# TRY IT:
Quote the passage of the blinded-review article starting with "However, I am" and going on through "of such tests.", word for word.

# EXERCISE TEXT:

Content starts

The only approach that has improved the observed gender disparity regardless of field or occupation, and that has been now been adopted by both the Hubble and Canadian TACs, is blinding the review process (shown here, here, and even for orchestras here). That is, removing identifying information before review has been proven to increase female representation. With a blinded approach to telescope proposal review, neither men nor women go into the process with any preconceived notions about the PI. Therefore, both men and women can provide a much more unbiased assessment of the scientific and technical merit of a proposal.
While women have traditionally been at a significant disadvantage simply due to being women, peer and proposal reviewers have started taking a blinded approach in an attempt to mitigate any implicit bias that might creep in. Many European journals as well as the Hubble TAC (and the Canadian TAC, starting in 2017B!) now remove identifying information of authors and PIs/Co-Is. The gender disparity problem observed in journals and proposals is far from being solved, but with a blind review process there’s hope that the gap might begin to close. After all, the first step to a solution is recognizing there’s a problem!
 The statistical tests used by the authors were the classical t test, a bivariate regression (when assessing PI gender as the only predictor of MPS), and a multivariate regression (when assessing PI gender as a predictor of MPS while controlling for other variables).
If you’d like to test whether you hold implicitly biased world-views, check out Harvard’s Implicit Bias Test. I personally found it very enlightening.
Thank you for taking the time to write this piece, it was an interesting read.
However, I am concerned with the fact that you recommend readers to take IAT tests, given that there is controversy regarding the accuracy and validity of such tests.
Also, it seems that the authors of the paper haven’t done a multivariable analyses of this gap, they only used biological sex, and ignored other traits such as openness, agreeableness, conscientiousness among many, which is also worrying to me.
I do hope that by blinding the process this gap is reduced.
Hi Denny, thank you for your comment! Regarding the Harvard tests, I don’t recommend that readers take the results as the end-all-be-all. I simply found it interesting that my personal responses did tend to align overall with societal stereotypes more than not, regardless of my conscious opinions on the issues. The authors also noted the Harvard tests in their paper. Regarding the second part of your comment, I simply found the study interesting and was in no way involved, though I do think those traits could be interesting to study if there was a way to score or quantify them.
I am aware that astrobites authors are rarely involved with the paper they are reviewing, and I apologize for inadvertently implying otherwise.
Regarding the traits, I’ve seen papers use them to analyse the wage gap among men and women, so it seems they are quantifiable.
One of the debates around the IAT is that it might measures associations that a person has picked up from cultural knowledge, and not associations that actually reside within the person. The counterargument to this point is that the associations from cultural knowledge can influence behavior. This might be the case with your results.
Regardless, this isn’t the place to debate about IATs, and neither of us are experts in the matter.
Thank you for your response.
Hope to see more of your writing soon.

Content ends

(Records from a collection)
Content starts

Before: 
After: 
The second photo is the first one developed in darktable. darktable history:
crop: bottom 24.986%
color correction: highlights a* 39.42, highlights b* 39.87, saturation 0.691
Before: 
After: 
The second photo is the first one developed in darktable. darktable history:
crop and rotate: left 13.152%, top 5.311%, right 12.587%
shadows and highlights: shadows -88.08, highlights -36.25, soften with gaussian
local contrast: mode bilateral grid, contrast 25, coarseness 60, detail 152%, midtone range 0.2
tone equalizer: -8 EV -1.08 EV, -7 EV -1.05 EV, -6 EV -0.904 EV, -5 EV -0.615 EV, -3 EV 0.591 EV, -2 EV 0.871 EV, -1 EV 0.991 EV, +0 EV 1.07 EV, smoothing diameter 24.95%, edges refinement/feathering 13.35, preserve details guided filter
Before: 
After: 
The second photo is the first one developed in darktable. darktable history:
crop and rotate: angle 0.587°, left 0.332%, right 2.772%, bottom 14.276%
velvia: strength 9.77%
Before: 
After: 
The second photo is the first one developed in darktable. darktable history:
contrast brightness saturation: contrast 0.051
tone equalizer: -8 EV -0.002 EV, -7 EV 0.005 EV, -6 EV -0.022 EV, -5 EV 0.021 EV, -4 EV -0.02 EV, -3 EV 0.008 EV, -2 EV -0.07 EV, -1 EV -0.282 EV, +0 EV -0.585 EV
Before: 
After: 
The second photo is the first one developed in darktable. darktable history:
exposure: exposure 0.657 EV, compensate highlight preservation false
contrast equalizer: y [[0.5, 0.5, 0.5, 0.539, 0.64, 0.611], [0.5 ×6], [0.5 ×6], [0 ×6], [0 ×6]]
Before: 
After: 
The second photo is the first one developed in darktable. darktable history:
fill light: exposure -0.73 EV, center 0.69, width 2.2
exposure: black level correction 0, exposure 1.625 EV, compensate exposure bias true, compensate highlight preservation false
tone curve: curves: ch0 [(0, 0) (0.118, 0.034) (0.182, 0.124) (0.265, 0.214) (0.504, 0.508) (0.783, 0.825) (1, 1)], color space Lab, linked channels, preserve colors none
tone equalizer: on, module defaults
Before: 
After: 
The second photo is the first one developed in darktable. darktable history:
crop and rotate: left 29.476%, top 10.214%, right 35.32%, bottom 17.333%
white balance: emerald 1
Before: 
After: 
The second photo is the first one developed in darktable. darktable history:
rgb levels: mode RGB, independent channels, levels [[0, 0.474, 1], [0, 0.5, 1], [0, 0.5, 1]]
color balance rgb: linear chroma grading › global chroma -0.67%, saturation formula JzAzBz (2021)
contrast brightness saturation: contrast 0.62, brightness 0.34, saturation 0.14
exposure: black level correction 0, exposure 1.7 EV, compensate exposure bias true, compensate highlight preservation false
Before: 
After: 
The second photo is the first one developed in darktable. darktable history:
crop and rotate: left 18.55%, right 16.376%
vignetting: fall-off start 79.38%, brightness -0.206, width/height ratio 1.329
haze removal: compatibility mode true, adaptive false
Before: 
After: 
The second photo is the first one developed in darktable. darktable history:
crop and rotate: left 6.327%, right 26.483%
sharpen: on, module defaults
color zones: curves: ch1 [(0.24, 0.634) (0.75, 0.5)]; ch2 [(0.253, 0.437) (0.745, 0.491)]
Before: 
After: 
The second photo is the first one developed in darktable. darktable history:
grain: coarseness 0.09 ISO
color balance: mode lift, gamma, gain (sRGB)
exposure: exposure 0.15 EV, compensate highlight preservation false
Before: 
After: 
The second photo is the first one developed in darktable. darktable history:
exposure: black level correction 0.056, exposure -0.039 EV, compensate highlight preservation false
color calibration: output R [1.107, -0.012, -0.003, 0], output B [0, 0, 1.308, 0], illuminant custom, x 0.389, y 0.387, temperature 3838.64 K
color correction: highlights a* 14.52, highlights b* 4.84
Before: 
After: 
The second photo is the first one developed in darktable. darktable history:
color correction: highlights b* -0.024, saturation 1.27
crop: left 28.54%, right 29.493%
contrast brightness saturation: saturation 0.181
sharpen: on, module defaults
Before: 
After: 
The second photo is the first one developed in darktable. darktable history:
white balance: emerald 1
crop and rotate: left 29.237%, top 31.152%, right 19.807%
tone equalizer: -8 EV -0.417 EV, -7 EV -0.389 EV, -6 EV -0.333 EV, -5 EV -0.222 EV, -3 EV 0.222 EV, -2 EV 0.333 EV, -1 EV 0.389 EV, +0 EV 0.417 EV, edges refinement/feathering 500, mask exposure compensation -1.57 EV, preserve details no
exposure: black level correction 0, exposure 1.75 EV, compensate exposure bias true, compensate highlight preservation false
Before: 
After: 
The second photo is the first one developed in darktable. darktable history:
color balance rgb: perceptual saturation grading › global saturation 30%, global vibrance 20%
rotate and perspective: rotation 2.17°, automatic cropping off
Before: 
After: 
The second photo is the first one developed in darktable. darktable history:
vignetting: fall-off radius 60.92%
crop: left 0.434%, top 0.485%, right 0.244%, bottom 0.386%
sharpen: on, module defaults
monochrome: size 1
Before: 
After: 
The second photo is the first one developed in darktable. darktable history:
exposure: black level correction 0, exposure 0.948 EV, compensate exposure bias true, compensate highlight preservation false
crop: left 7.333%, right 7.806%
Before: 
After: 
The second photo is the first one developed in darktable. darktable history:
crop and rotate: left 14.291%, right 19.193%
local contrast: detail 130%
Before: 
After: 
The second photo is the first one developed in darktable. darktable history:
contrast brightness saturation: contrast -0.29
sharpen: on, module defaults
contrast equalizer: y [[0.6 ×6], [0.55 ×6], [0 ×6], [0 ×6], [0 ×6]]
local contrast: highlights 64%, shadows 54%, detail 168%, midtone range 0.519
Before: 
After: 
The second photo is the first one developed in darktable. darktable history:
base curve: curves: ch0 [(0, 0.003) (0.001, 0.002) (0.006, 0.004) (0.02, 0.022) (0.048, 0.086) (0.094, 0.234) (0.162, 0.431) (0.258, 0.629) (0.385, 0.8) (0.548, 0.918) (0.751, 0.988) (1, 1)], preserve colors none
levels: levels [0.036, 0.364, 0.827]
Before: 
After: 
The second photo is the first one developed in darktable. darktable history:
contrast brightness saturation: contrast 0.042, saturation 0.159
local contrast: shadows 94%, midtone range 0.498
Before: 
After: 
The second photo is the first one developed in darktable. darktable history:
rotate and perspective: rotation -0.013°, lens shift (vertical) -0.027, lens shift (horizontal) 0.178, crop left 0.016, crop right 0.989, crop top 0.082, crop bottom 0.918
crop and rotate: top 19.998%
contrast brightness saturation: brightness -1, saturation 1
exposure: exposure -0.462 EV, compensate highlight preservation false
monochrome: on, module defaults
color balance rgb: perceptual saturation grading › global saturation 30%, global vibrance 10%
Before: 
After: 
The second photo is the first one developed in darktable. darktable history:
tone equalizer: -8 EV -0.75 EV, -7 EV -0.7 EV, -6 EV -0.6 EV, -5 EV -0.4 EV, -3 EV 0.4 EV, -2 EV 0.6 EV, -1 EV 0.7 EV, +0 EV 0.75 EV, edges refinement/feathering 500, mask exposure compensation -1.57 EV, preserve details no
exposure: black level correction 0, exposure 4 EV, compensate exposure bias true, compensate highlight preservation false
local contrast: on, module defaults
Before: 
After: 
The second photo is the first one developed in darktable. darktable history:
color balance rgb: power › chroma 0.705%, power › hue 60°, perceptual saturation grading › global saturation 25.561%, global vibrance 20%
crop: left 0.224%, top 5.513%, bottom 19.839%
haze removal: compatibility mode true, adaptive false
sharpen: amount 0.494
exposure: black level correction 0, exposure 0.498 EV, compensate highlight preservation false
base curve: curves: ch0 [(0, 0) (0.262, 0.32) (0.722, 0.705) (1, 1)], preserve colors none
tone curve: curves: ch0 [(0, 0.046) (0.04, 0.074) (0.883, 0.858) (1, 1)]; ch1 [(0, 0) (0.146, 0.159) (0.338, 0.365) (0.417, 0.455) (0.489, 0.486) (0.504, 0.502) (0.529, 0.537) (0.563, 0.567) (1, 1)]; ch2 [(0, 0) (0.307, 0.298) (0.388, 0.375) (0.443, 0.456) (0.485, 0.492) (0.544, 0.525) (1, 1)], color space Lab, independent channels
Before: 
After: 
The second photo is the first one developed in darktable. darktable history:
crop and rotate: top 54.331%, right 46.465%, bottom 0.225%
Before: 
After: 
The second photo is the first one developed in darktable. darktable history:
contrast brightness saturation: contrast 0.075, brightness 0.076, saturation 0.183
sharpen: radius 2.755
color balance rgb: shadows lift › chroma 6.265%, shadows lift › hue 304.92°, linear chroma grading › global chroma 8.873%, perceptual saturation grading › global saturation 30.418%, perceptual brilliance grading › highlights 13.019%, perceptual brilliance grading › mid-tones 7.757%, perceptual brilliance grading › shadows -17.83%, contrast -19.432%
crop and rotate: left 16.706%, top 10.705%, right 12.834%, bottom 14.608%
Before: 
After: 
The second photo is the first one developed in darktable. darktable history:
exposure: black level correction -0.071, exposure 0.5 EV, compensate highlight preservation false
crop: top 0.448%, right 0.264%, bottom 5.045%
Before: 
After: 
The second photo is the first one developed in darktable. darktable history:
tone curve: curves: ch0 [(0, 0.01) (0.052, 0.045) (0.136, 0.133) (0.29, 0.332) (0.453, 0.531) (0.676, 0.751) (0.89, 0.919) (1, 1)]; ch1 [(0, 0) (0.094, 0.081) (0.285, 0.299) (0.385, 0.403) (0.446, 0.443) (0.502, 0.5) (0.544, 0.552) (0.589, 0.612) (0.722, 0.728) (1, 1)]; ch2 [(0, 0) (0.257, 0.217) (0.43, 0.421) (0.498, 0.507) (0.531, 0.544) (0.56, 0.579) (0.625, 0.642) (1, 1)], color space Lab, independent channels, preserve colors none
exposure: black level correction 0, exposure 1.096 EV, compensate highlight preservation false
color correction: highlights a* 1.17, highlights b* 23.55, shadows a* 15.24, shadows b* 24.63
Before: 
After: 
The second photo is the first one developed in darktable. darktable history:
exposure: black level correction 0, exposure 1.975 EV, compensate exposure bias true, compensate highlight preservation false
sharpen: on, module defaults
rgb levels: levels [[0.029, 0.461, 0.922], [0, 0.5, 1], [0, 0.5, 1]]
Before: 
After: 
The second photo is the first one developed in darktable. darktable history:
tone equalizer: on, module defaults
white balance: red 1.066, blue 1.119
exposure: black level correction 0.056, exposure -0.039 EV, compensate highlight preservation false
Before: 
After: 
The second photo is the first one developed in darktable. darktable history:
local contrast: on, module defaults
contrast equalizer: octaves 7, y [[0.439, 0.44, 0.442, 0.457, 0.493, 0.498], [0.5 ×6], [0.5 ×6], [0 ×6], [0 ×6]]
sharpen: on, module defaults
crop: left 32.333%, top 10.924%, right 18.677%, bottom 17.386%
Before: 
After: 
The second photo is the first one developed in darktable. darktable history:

Content ends

# OUTPUT:
However, I am concerned with the fact that you recommend readers to take IAT tests, given that there is controversy regarding the accuracy and validity of such tests.